In the appeal, TEAC noted that the joining of claims decided by the Catalan TEAR had caused an alteration of the jurisdiction of the tribunals called upon to hear some of the assessments and penalties. Specifically, because the joining of claims meant that the amount of the joined claim was that of the appealed administrative decision on the highest amount, the joined sum exceeded 150,000 euros, which gave them access to TEAC. However, if the joining of claims had not been permitted, some of the contested assessments and penalties would not have exceeded that amount, which would have determined the jurisdiction of the TEAR and an inability to appeal those claims to TEAC.

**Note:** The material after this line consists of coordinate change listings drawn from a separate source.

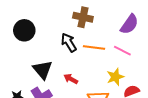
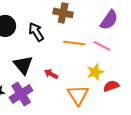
black arrow: (69, 42) -> (36, 32), moved

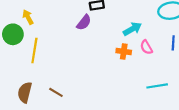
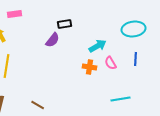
brown line: (56, 92) -> (38, 105), moved

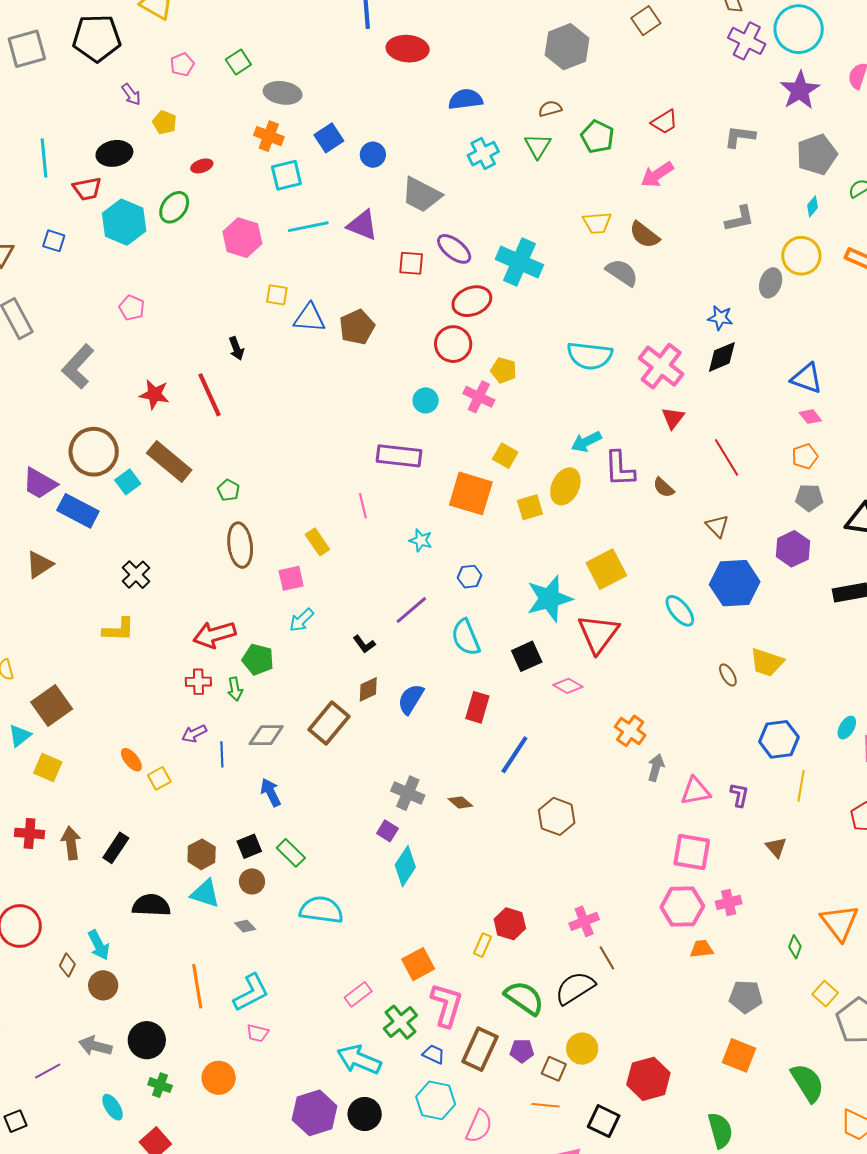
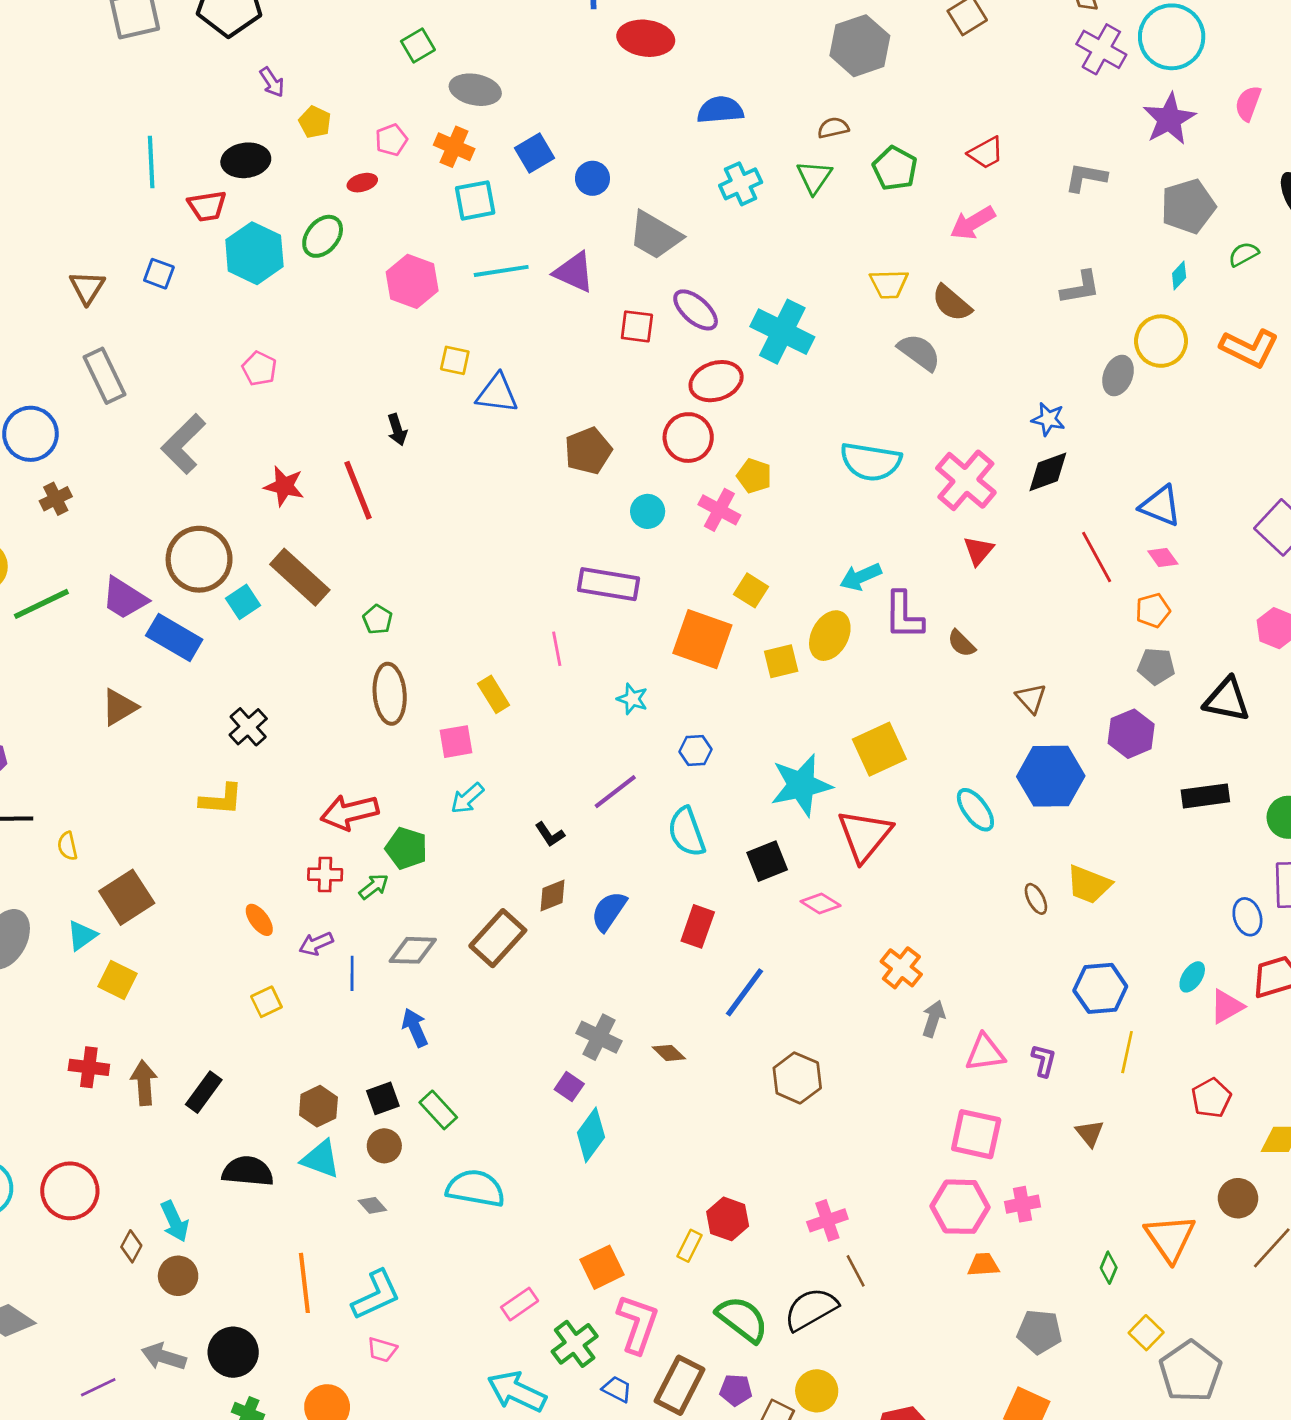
pink pentagon: (182, 64) -> (391, 140), moved
brown pentagon: (357, 327) -> (588, 451), moved
red line: (727, 457) -> (1097, 557), moved
green arrow: (235, 689) -> (374, 887), turned -120
orange ellipse: (131, 760) -> (259, 920), moved

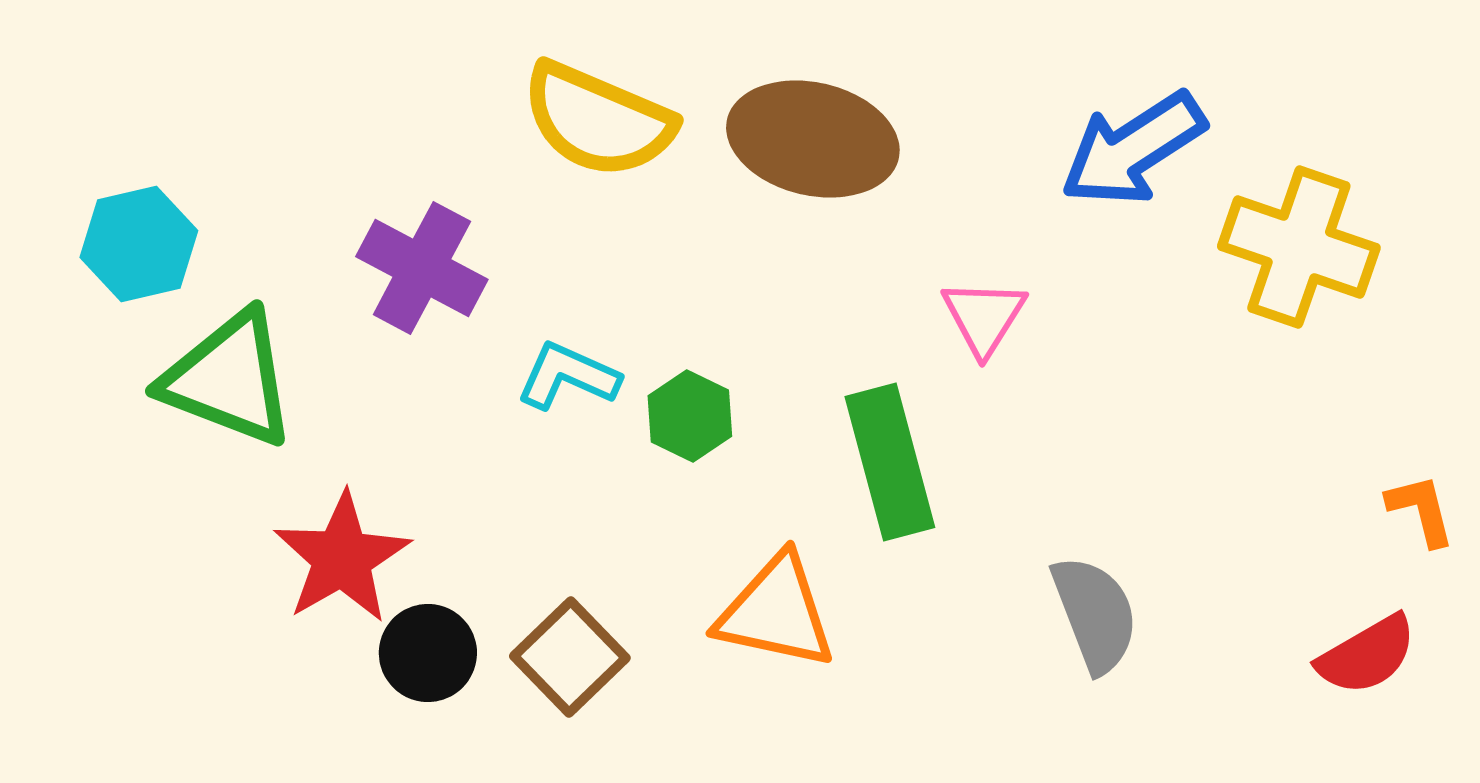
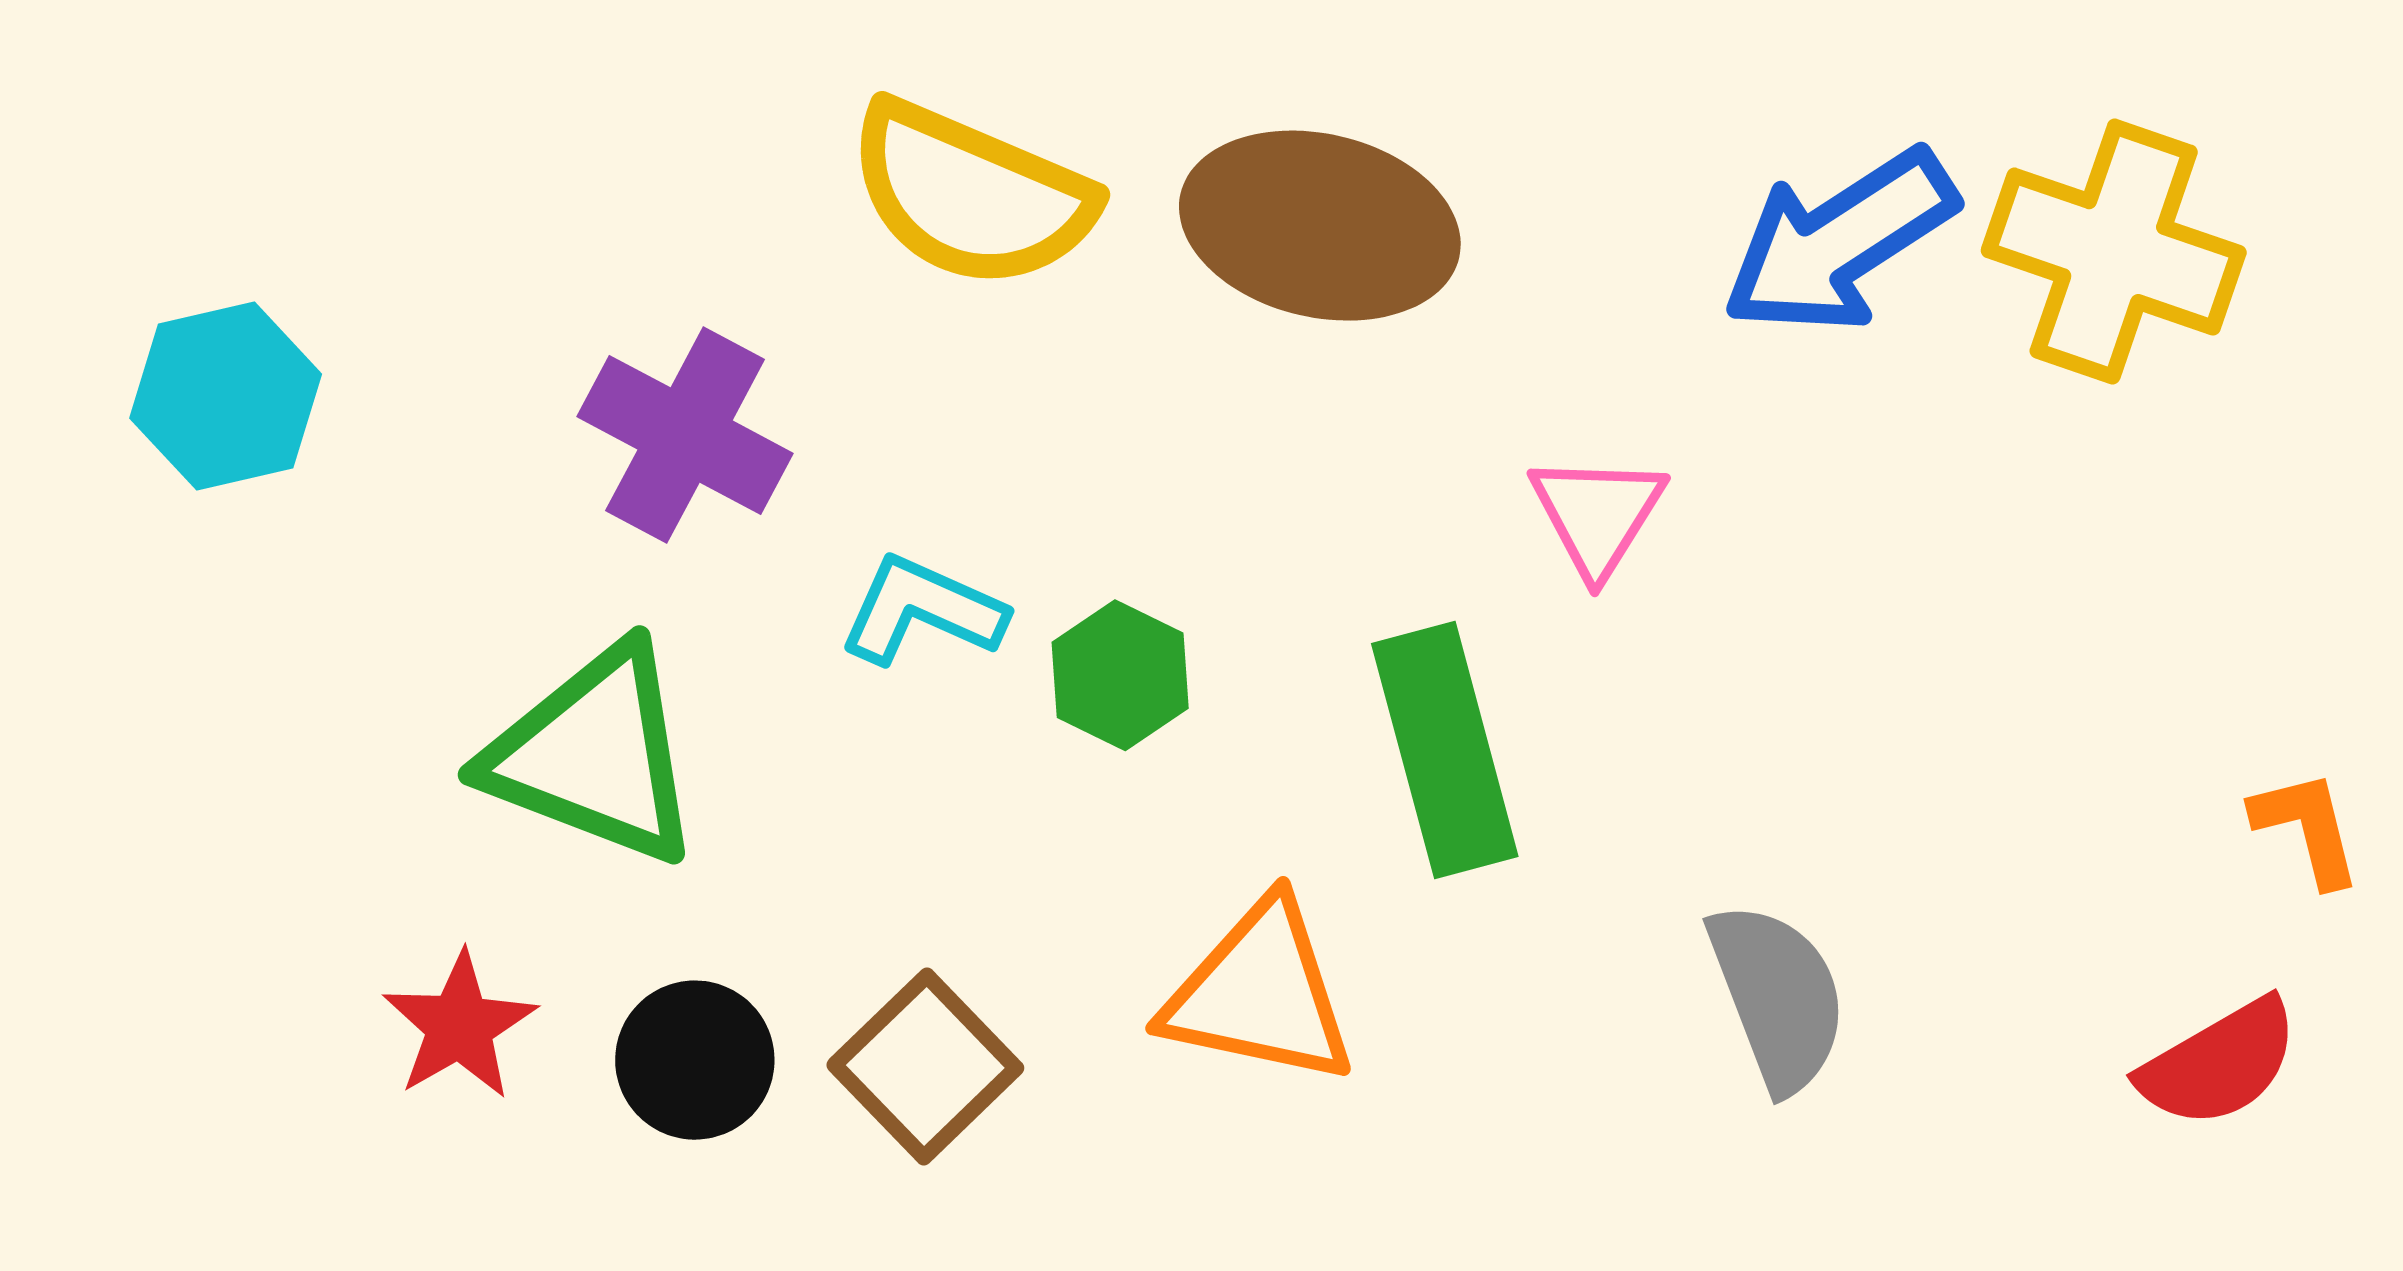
yellow cross: (1299, 247) -> (2114, 252), moved
green triangle: (229, 379) -> (594, 755), moved
red star: (342, 558) -> (459, 1026), moved, size x0.7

In view of these circumstances, TEAC analyzed the cases in relation to the joining of economic-administrative claims specified in article 230 of the General Taxation Law, and concluded as follows:

  1. In cases of claims by more than one interested party relating to the same tax which come from the same procedure (paragraph b) of article 230.1 LGT), or of claims affecting the same or different taxes and there is a connection among them (article 230.2 LGT), the joining cannot alter the jurisdiction for deciding the claim, or the applicable challenge procedure.
  2. In the other cases related to joining claims, this restriction is not expressly specified, so the joining can determine a change in the jurisdiction to decide the claim and in the applicable challenge procedure. Those are, specifically, claims filed (i) by the same interested party in relation to the same tax, deriving from the same proceeding, (ii) by several interested parties against the same administrative decision, and (iii) against a penalty if a claim had been filed against the tax debt from which it derives. These cases are those established in letters a), c) and d) of article 230.1 of the General Taxation Law.

In the examined case, the joining of claims could only be done under article 230.2 of the General Taxation Law, and therefore, the decision to join them was not lawful given that it altered the jurisdiction to decide the claim in the economic-administrative procedure without authorization by law.

For that reason, TEAC set aside the contested decision and ordered the proceedings to be rolled back to allow the Catalan TEAR to deliver the relevant decisions specifying only the joining of the claims referring to the same tax and their relevant penalties and offering the “challenge footnote” that is appropriate in each case.